I used to say that I would NEVER be one of those women who was ashamed of her age.  I'm still not, but I'm starting to see why some women are. 

I have always had a fairly healthy body image.  Granted, I have had those feelings time to time when I've been unhappy with a particular body part. When I was in high school, it was my nose.  In college, it was my upper arms.  When I was pregnant, it was my ankles (or rather, LACK of ankles).  After I had my kids, it was my tummy and my chest (but that's a small price to pay).  Overall, nothing terrible.  I either work to correct the problem, or just live with it and understand that it's just a part of who I am.
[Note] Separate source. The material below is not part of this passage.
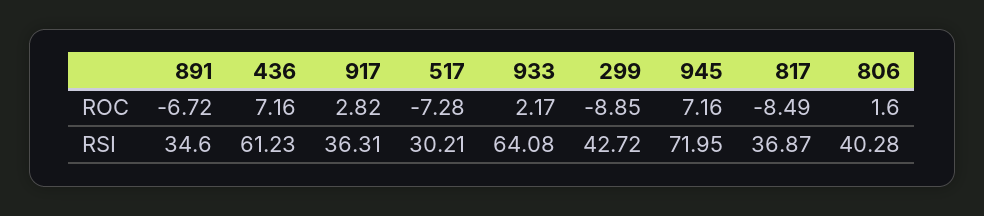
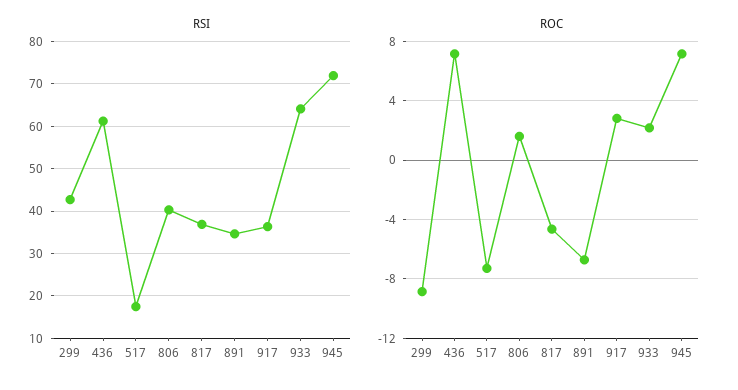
ROC, 817: -8.49 -> -4.5
RSI, 517: 30.21 -> 18

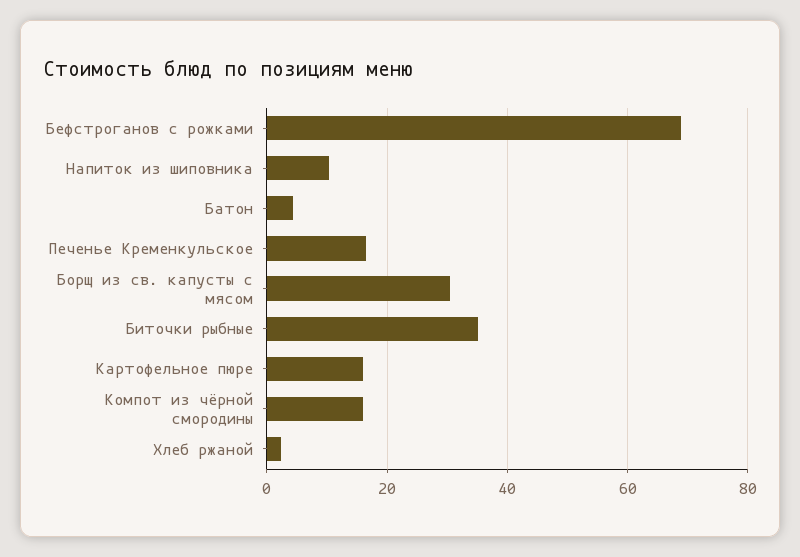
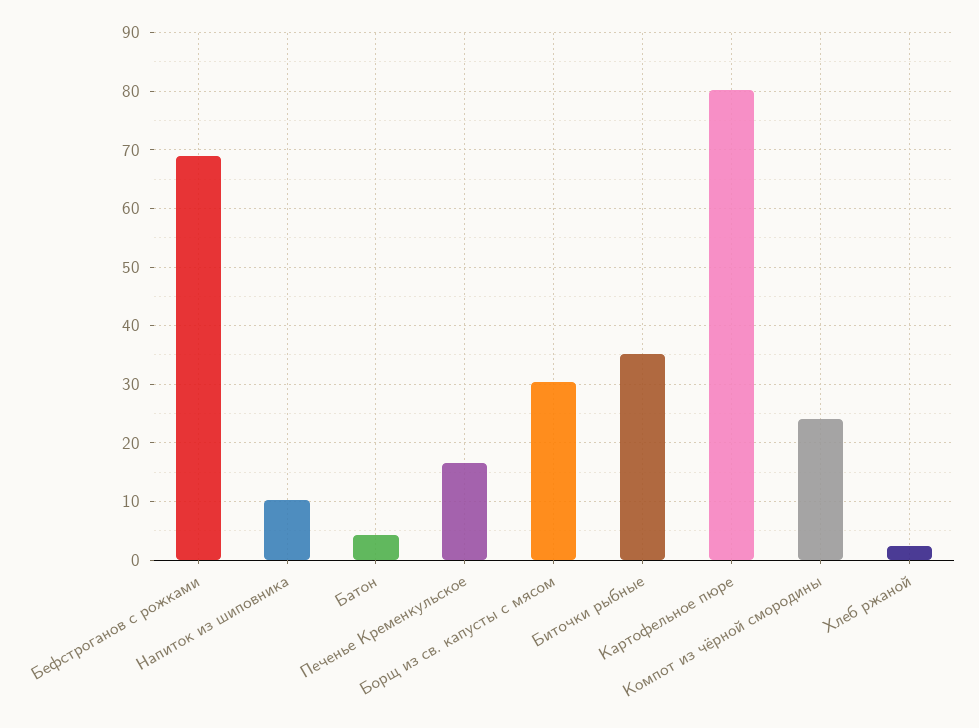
Картофельное пюре: 16 -> 80
Компот из чёрной смородины: 16 -> 24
Last week, however, someone guessed my age.  He wasn't off by much.  He guessed I was 34, and I'm actually 32.  I wasn't offended by that comment at all.  I was taken aback when he decided to explain WHY he thought I was in my mid thirties.  He said my forearms gave me away.  My FOREARMS?  He said my skin didn't sag like if I was in my 40s, but it's just... there.  WHAT?!  At first I was just a little offended that he would even suggest such a thing about my body.  But there's this little part in my brain that made me feel self-conscious about it.  Here I was going around day by day and not even realizing that I have OLD FOREARMS.  Yikes!

Well, I do know that this guy may be a little crazy, because I think my forearms are just fine, but that comment will be filed away in my brain next to the comment from a lady at Kay's Jewelry over 15 years ago who shouted at me "Wow! Your ears are TINY!"

By the way, I think my ears are FABULOUS!

1 comment:

  1. What the...???!? Who says that? (Even if you're thinking something like that, you don't actually SAY it.)